I can't say that I even knew this organization existed, no less had an active Twitter account they use to aggressively evangelize the world for unbelief. It's always been one of the most curious elements of modern atheism to me – while I understand that some choose to reject the existence of God and attempt to navigate their lives suppressing the truth we all know in order to sustain the illusion of personal autonomy, I have never grasped why they would feel the need to proselytize their faith.
Christians evangelize ostensibly because they desire others have the opportunity to share in paradise. In other words, the Christian winning someone to the Lord benefits the object of their evangelism. No such benefit or promise seems to exist when dealing with a worldview that teaches an indifferent universe with no future state of rewards or punishments.
In the final analysis, Christian evangelism is predicated upon altruism while atheist evangelism is so often the product of a self-aggrandizing sense of intellectual superiority – the effort to prove they are right and everyone else is delusional.
Motivations notwithstanding, one thing that I've noticed about our culture's most vocal evangelistic atheists, like Richard Dawkins, Hemant Mehta, and this so-called Atheist Forum on Twitter, is how often they unwittingly provide incredible opportunities to demonstrate the glory of God.
For instance, from the aforementioned Atheist Forum Twitter account two years ago that is still circulating and just found its way retweeted into my feed last week:
I know they intended this as a mockery of the Christian belief in the existence of a Supreme Being – a belief shared by the vast preponderance of humanity throughout history (not a belief in the Christian God, but in a supernatural being transcendent of mortal man). But in actuality, it reveals in perfect form the jaw-dropping, awe-inspiring nature of this mysterious Mind behind the universe.
What's really humorous is to recognize that while the author of the tweet undoubtedly believes he or she has composed a stinging indictment of Christian narcissism, they are merely parroting the same deep, philosophical question that Israel's King David – a man after God's own heart – pondered himself when he wrote millennia ago,
When I consider your heavens, the work of your fingers, the moon and the stars, which you have set in place, what is mankind that you are mindful of them, human beings that you care for them? You have made them a little lower than the angels and crowned them with glory and honor. You made them rulers over the works of your hands; you put everything under their feet: all flocks and herds, and the animals of the wild, the birds in the sky, and the fish in the sea, all that swim the paths of the seas. Lord, our Lord, how majestic is your name in all the earth! (Psalm 8)
In comparison to this remarkable, mind-bogglingly expansive and elaborate universe, mankind is comparatively insignificant, the mere speck on the backside of a grain of sand, adrift in a desert ocean a million miles wide. And yet the Creator of that ocean grants to that "speck" an eternal significance. He chooses to, "crown mankind with glory and honor."

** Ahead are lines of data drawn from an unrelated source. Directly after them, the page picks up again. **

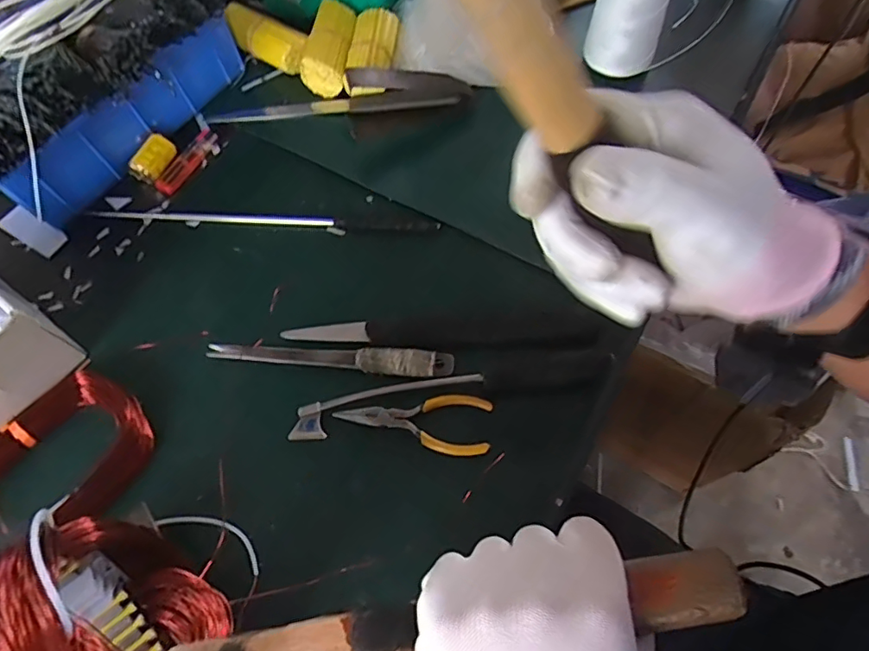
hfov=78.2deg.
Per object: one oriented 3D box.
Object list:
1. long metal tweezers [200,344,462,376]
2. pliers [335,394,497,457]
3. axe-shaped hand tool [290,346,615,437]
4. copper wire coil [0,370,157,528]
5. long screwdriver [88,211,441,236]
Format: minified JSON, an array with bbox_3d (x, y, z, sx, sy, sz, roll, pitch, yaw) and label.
[{"bbox_3d":[-0.088,0.026,0.442,0.205,0.006,0.022,4,65,5],"label":"long metal tweezers"},{"bbox_3d":[-0.016,0.074,0.419,0.118,0.006,0.046,5,65,6],"label":"pliers"},{"bbox_3d":[-0.039,0.060,0.421,0.155,0.014,0.028,-13,65,-3],"label":"axe-shaped hand tool"},{"bbox_3d":[-0.310,0.119,0.411,0.105,0.022,0.178,40,73,19],"label":"copper wire coil"},{"bbox_3d":[-0.170,-0.102,0.515,0.347,0.016,0.021,3,65,5],"label":"long screwdriver"}]

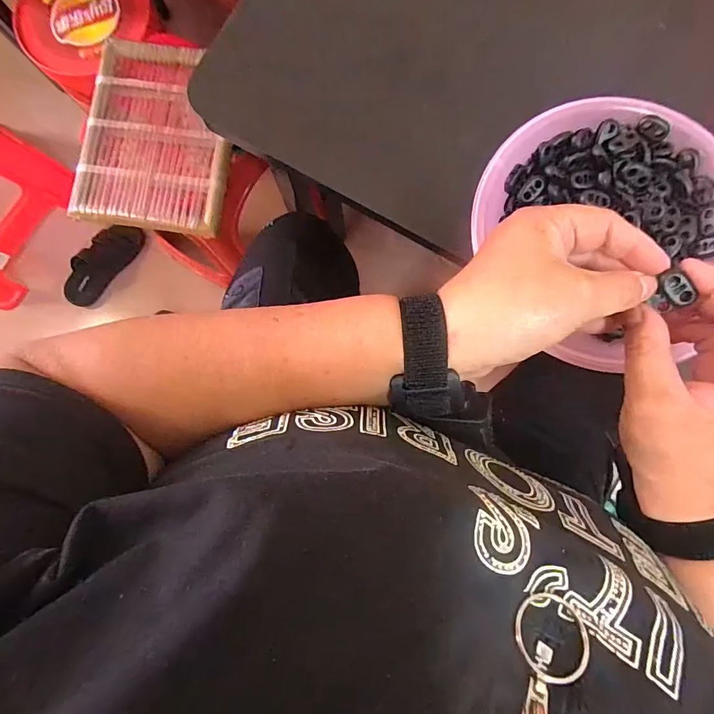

Far from that being some indication of the Christian's self-centeredness, properly understood, this reality glorifies God, not man. The glory and significance we possess comes from Him alone; it is not intrinsic within us. We have our worth and meaning solely because of Him and His unimaginable goodness.
If that is the case, then every human being – from the most privileged, Western intellectual to the most destitute, impoverished African villager – has equal value. It is only when humanity departs from this idea of transcendent, benevolently bestowed significance that we adopt dangerous utilitarian views of life. Our world's greatest tragedies and most horrific systems of oppression all stem from the false belief held by one category of humans that another category of humans have no divine spark or eternal value.
The atheist explanation of all things is the deluded and dangerous one. It presents us a self-focused vision of a mammoth universe, pitiless and ultimately pointless, void of any ultimate dignity, purpose, or justice outside of that which we conjure up for ourselves. We are physically isolated from the start, and once we internalize that truth, we become increasingly isolated emotionally and psychologically.
There's a word we Christians use for that mental anguish and spiritual torment: hell. And nothing makes the obvious case for submission to our good God more compelling than that as its only alternative.